In this paper, we propose VideoFrom3D, a novel framework for synthesizing
high-quality 3D scene videos from coarse geometry, a camera trajectory, and a
reference image. Our approach streamlines the 3D graphic design workflow,
enabling flexible design exploration and rapid production of deliverables. A
straightforward approach to synthesizing a video from coarse geometry might
condition a video diffusion model on geometric structure. However, existing
video diffusion models struggle to generate high-fidelity results for complex
scenes due to the difficulty of jointly modeling visual quality, motion, and
temporal consistency. To address this, we propose a generative framework that
leverages the complementary strengths of image and video diffusion models.
Specifically, our framework consists of a Sparse Anchor-view Generation (SAG)

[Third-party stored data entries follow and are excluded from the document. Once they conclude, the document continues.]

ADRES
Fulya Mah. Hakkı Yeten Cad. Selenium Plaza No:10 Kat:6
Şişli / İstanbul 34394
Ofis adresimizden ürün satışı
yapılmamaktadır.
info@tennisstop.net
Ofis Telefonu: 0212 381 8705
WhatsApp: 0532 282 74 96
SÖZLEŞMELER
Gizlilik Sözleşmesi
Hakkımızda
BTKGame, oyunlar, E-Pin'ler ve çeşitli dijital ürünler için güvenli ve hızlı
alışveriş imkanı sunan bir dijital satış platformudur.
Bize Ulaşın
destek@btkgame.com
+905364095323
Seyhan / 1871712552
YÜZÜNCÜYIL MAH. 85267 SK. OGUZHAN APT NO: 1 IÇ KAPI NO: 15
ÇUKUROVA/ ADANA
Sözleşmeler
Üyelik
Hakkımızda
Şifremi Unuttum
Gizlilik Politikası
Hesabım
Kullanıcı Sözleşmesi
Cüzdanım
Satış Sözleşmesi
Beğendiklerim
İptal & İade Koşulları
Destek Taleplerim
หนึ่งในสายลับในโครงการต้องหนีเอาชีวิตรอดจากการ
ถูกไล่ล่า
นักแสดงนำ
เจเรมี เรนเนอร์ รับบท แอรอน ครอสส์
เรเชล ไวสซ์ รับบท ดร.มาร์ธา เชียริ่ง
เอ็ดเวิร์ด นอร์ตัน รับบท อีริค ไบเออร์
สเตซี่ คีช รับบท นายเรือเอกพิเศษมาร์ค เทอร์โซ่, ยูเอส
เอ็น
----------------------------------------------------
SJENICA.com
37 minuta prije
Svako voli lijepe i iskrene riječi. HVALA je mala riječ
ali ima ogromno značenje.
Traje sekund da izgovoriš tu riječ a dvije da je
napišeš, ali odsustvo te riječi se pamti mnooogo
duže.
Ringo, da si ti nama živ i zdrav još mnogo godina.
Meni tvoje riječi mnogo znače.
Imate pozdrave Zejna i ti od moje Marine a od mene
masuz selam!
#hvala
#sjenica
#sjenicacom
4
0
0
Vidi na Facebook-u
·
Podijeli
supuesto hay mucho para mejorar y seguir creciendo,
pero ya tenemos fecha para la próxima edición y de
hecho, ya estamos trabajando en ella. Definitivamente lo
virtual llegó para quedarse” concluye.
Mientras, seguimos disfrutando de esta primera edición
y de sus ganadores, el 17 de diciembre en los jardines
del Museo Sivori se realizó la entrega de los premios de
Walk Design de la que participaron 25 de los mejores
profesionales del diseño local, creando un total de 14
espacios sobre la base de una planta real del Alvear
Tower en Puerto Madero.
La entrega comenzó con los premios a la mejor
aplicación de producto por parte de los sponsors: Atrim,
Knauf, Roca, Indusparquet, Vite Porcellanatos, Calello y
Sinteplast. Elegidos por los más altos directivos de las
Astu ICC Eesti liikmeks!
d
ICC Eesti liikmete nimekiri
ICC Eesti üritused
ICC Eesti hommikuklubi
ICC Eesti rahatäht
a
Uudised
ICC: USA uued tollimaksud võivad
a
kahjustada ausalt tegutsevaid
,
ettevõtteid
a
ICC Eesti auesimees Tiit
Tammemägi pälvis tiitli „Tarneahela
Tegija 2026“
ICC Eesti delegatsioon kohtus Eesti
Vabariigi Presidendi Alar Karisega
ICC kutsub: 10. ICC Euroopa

and a Geometry-guided Generative Inbetweening (GGI) module. The SAG module
generates high-quality, cross-view consistent anchor views using an image
diffusion model, aided by Sparse Appearance-guided Sampling. Building on these
anchor views, GGI module faithfully interpolates intermediate frames using a
video diffusion model, enhanced by flow-based camera control and structural
guidance. Notably, both modules operate without any paired dataset of 3D scene
models and natural images, which is extremely difficult to obtain.
Comprehensive experiments show that our method produces high-quality,
style-consistent scene videos under diverse and challenging scenarios,
outperforming simple and extended baselines.